Each year on Day of the Dead I take a moment to think about and honor the Southern Residents we have lost over the previous 12 months. This is my 14th year honoring this tradition, and you can read previous tributes here.
This year’s post is an honor of K34 Cali. (Note: while K34 was still alive as of the July 1 Center for Whale Research census date, he has not been seen with K-Pod since then and is currently listed as missing. It is likely he will be officially subtracted from the population total as of January 1, so I am choosing to honor him now.)

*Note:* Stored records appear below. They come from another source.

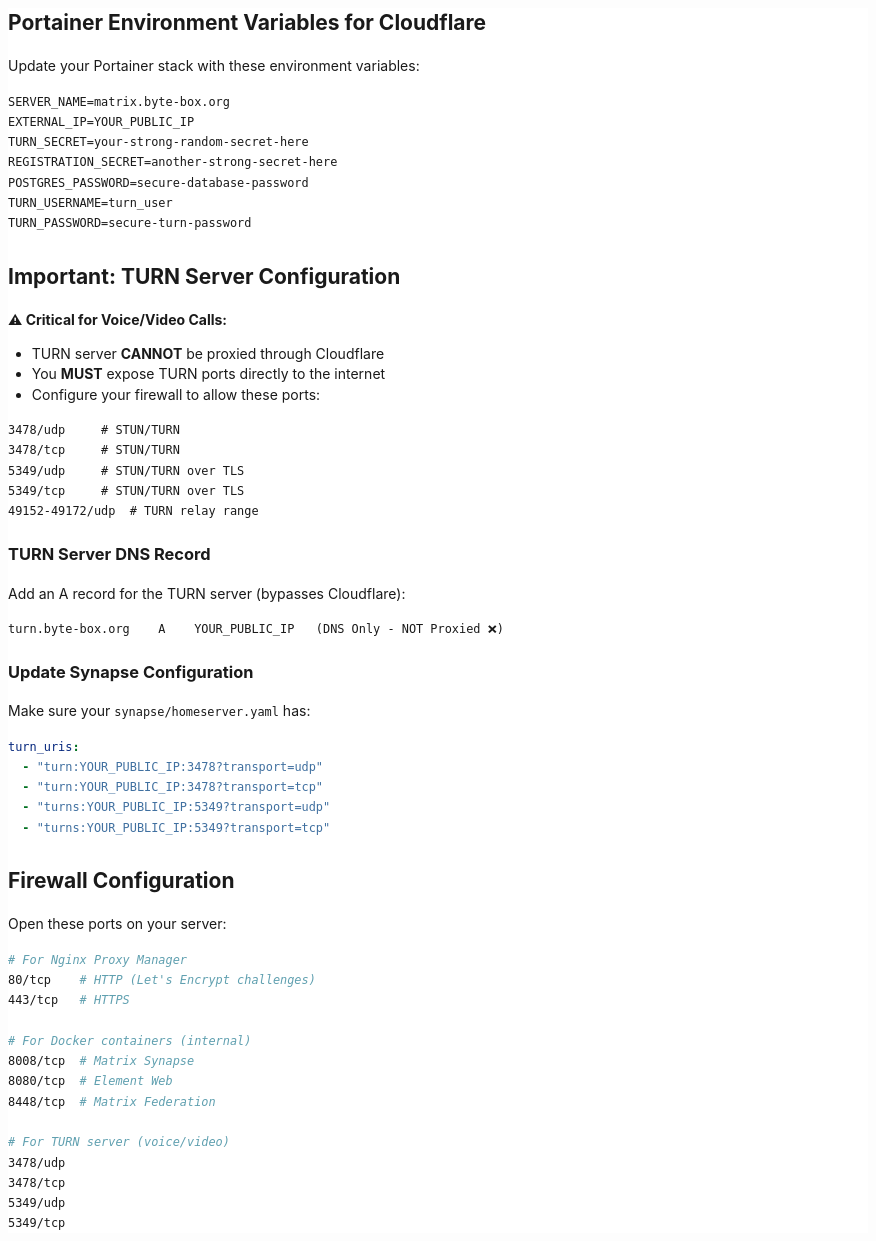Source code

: ## Portainer Environment Variables for Cloudflare

Update your Portainer stack with these environment variables:

```env
SERVER_NAME=matrix.byte-box.org
EXTERNAL_IP=YOUR_PUBLIC_IP
TURN_SECRET=your-strong-random-secret-here
REGISTRATION_SECRET=another-strong-secret-here
POSTGRES_PASSWORD=secure-database-password
TURN_USERNAME=turn_user
TURN_PASSWORD=secure-turn-password
```

## Important: TURN Server Configuration

**⚠️ Critical for Voice/Video Calls:**
- TURN server **CANNOT** be proxied through Cloudflare
- You **MUST** expose TURN ports directly to the internet
- Configure your firewall to allow these ports:

```text
3478/udp     # STUN/TURN
3478/tcp     # STUN/TURN
5349/udp     # STUN/TURN over TLS
5349/tcp     # STUN/TURN over TLS
49152-49172/udp  # TURN relay range
```

### TURN Server DNS Record
Add an A record for the TURN server (bypasses Cloudflare):

```dns
turn.byte-box.org    A    YOUR_PUBLIC_IP   (DNS Only - NOT Proxied ❌)
```

### Update Synapse Configuration
Make sure your `synapse/homeserver.yaml` has:

```yaml
turn_uris:
  - "turn:YOUR_PUBLIC_IP:3478?transport=udp"
  - "turn:YOUR_PUBLIC_IP:3478?transport=tcp"
  - "turns:YOUR_PUBLIC_IP:5349?transport=udp"
  - "turns:YOUR_PUBLIC_IP:5349?transport=tcp"
```

## Firewall Configuration

Open these ports on your server:

```bash
# For Nginx Proxy Manager
80/tcp    # HTTP (Let's Encrypt challenges)
443/tcp   # HTTPS

# For Docker containers (internal)
8008/tcp  # Matrix Synapse
8080/tcp  # Element Web
8448/tcp  # Matrix Federation

# For TURN server (voice/video)
3478/udp
3478/tcp
5349/udp
5349/tcp
```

K34 was the youngest offspring of K13 Skagit. He was first seen November of 2001 and was named Cali after the Coast Salish word for “heart”. Later in his life, through genetic testing, it was determined he was one of the many offspring sired by L41 Mega. It was in the early 2000s that I first started learning to ID the Southern Residents, so he was one of the first Southern Resident calves I got to meet in 2002, and thus also one of the first whales I got to watch grow up.
While sometimes it’s the youngest offspring who end up with the closest bond to mom, Cali’s older brother K25 Scoter was a real mama’s boy, which perhaps led to Cali tending to be more independent. He was often in the vicinity of his siblings but I don’t recall him as being one of those males who was always glued to mom’s side.
Cali lost his mom Skagit in 2017. We know that resident killer whale males have a higher mortality risk after losing their mother. Indeed, older brother Scoter passed away in 2019, so while no less tragic, it is perhaps not surprising that Cali ultimately found it difficult to survive, too, especially when reaching young adulthood. Moms are likely the social link adult males need into killer whale society, perhaps mitigating social conflict on behalf of their sons, and also helping to provision them through prey-sharing. Since Skagit’s death, Cali had become even more of a loner.
It’s not something I would have recalled about Cali off the top of my head, but looking back over my notes, I often noted he was either in the lead or among the lead whales when heading up or down Haro Strait. As a juvenile, I noted several times when Js and Ks were traveling together that he was with J2 Granny out in front! I wonder what that relationship was about.
Ten years ago, the K13s were such a source of hope for K-Pod. With multiple females and males of reproductive age, it seemed likely they would be making key contributions to helping the pod grow. But between 2011 and 2022 no calves were born to the K13s, or indeed at all to any K-Pod whale. And between 2017 and 2023, four members of the K13s have been lost: K13 Skagit, K25 Scoter, K44 Ripple, and K34 Cali. The remaining living members are K20 Spock, K22 Deadhead, K38 Comet, and K45 Uhura. Uhura, born in 2022, has been the one glimmer of hope for the K13s: she’s an important female calf, was born to Spock an incredible 18 years after her previous successful calf, and was the first calf born into K-Pod since 2011.
The newcomers: L126 and L127
It’s always bittersweet to reflect on the whales we have lost, so I like to end these posts with a celebratory note of the whales we got to meet for the first time this year. With the addition of both L126 (male, the firstborn offspring of L119 Joy) and L127 (female, the third offspring to L94 Calypso) to the L12 sub-group, this is only the second time in the last 10 years we’ve had a net uptick in the overall Southern Resident population size. Granted it’s only by one individual, but that’s certainly better than the continued downward decline we have seen in recent years.
We had seen photos of L126 off Tofino, so when the L12s came “in” to the Salish Sea a week later it was he that the Center for Whale Research was looking for. Imagine everyone’s surprise when they found not one but two new little ones traveling with this sub-group! Getting confirmation on the birth of these two youngsters on the same day was such a joyful moment, and we hope to have many more like it in the years ahead.